As voters enjoy a holiday meal with family and friends this long weekend, they might also be digesting the leadership debates — and the election campaign writ large.
Holidays in the middle of a campaign aren’t new. Canada’s fixed date election rules means the vote usually takes place in October after the Thanksgiving weekend.
But the spring snap election call has put Easter and Passover celebrations in the final weeks of the campaign.
“A lot of people are going to gather with family and friends and if you track things like trust — word of mouth, your friends’ opinion, your family’s opinion still matter an awful lot,” Greg MacEachern told CBC’s Power & Politics last week.
At Issue | Did the federal leaders’ debate change anything?
MacEachern, who has worked on Liberal campaigns in the past, pointed to the 2008 campaign where he said the Thanksgiving weekend contributed to a souring of the public’s perception of then Liberal leader Stéphane Dion.
“There was a long weekend, Thanksgiving, and a lot of conversations around whether Stéphane Dion had the stuff,” MacEachern said.
Lori Turnbull, a political science professor at Dalhousie University, says the long weekend coming on the heels of the leadership debates will also give undecided voters something to chew on.
No leader seemed to land a decisive blow in either the French or English debate, but the leaders took plenty of jabs at each other while trying to stay on their main message.
“What you’re likely to get is undecided voters who might be listening closely,” Turnbull told CBC News. “You might have people who don’t necessarily listen to every single thing that’s going on in the campaign — they tend to switch on in the last couple of weeks — and so the leaders’ debate can kind of give you a quick crash course.”
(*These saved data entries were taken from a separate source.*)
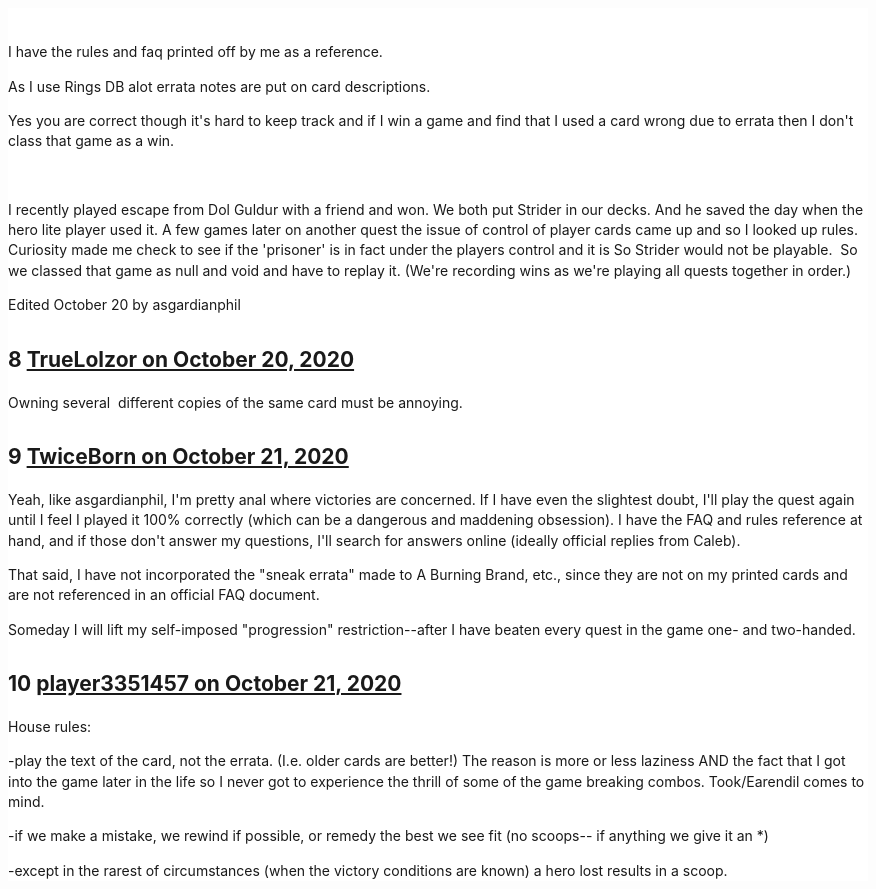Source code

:  

I have the rules and faq printed off by me as a reference. 

As I use Rings DB alot errata notes are put on card descriptions. 

Yes you are correct though it's hard to keep track and if I win a game and find that I used a card wrong due to errata then I don't class that game as a win. 

 

I recently played escape from Dol Guldur with a friend and won. We both put Strider in our decks. And he saved the day when the hero lite player used it. A few games later on another quest the issue of control of player cards came up and so I looked up rules. Curiosity made me check to see if the 'prisoner' is in fact under the players control and it is So Strider would not be playable.  So we classed that game as null and void and have to replay it. (We're recording wins as we're playing all quests together in order.) 

Edited October 20 by asgardianphil

## 8 [TrueLolzor on October 20, 2020](https://community.fantasyflightgames.com/topic/311973-house-rules/?do=findComment&comment=4003533)

Owning several  different copies of the same card must be annoying.

## 9 [TwiceBorn on October 21, 2020](https://community.fantasyflightgames.com/topic/311973-house-rules/?do=findComment&comment=4003592)

Yeah, like asgardianphil, I'm pretty anal where victories are concerned. If I have even the slightest doubt, I'll play the quest again until I feel I played it 100% correctly (which can be a dangerous and maddening obsession). I have the FAQ and rules reference at hand, and if those don't answer my questions, I'll search for answers online (ideally official replies from Caleb).

That said, I have not incorporated the "sneak errata" made to A Burning Brand, etc., since they are not on my printed cards and are not referenced in an official FAQ document. 

Someday I will lift my self-imposed "progression" restriction--after I have beaten every quest in the game one- and two-handed. 

## 10 [player3351457 on October 21, 2020](https://community.fantasyflightgames.com/topic/311973-house-rules/?do=findComment&comment=4003628)

House rules:

-play the text of the card, not the errata. (I.e. older cards are better!) The reason is more or less laziness AND the fact that I got into the game later in the life so I never got to experience the thrill of some of the game breaking combos. Took/Earendil comes to mind.

-if we make a mistake, we rewind if possible, or remedy the best we see fit (no scoops-- if anything we give it an *)

-except in the rarest of circumstances (when the victory conditions are known) a hero lost results in a scoop.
On the flip side, former Conservative cabinet minister James Moore said the debates typically only galvanize or reaffirm the choices of voters.
“We’re going to go into Easter weekend, Good Friday, where [the debates will] be, I think, probably a bit of a wash on the whole exercise,” Moore told CBC’s Rosemary Barton Live on Sunday.
But Moore said that family gatherings over the long weekend might sway some undecided voters as they discuss the choice they’re facing.
“People will get back to what matters most, which is connecting with their families and having a heart-to-heart with their families about who they want to see as the next prime minister, which is I think where the vote will probably crystallize,” he said.
But holiday conversations aren’t exclusively about politics and talk may drift into other topics, including the start of the NHL playoffs.
Turnbull argued that even conversations about U.S. President Donald Trump — who has become a key issue this election — doesn’t necessarily mean folks will explicitly talk about the campaign.
But even with other conversations on the table, Turnbull said election talk will be difficult to avoid.
“The overall level of engagement with this election is higher than typically is because there’s a sense that the stakes are so high and the fact that it’s shaped up to be a two-party race between the Liberals and the Conservatives,” she said.
Elections Canada will also be running advance polls from Friday to Monday. Turnbull said that could also encourage more turnout, especially among first-time voters.
“For example, the university student is home for Easter. Tme to vote, you go with your parents. That’s significant, that’s important. That makes it more likely that the person is going to maintain that practice of voting over time,” she said.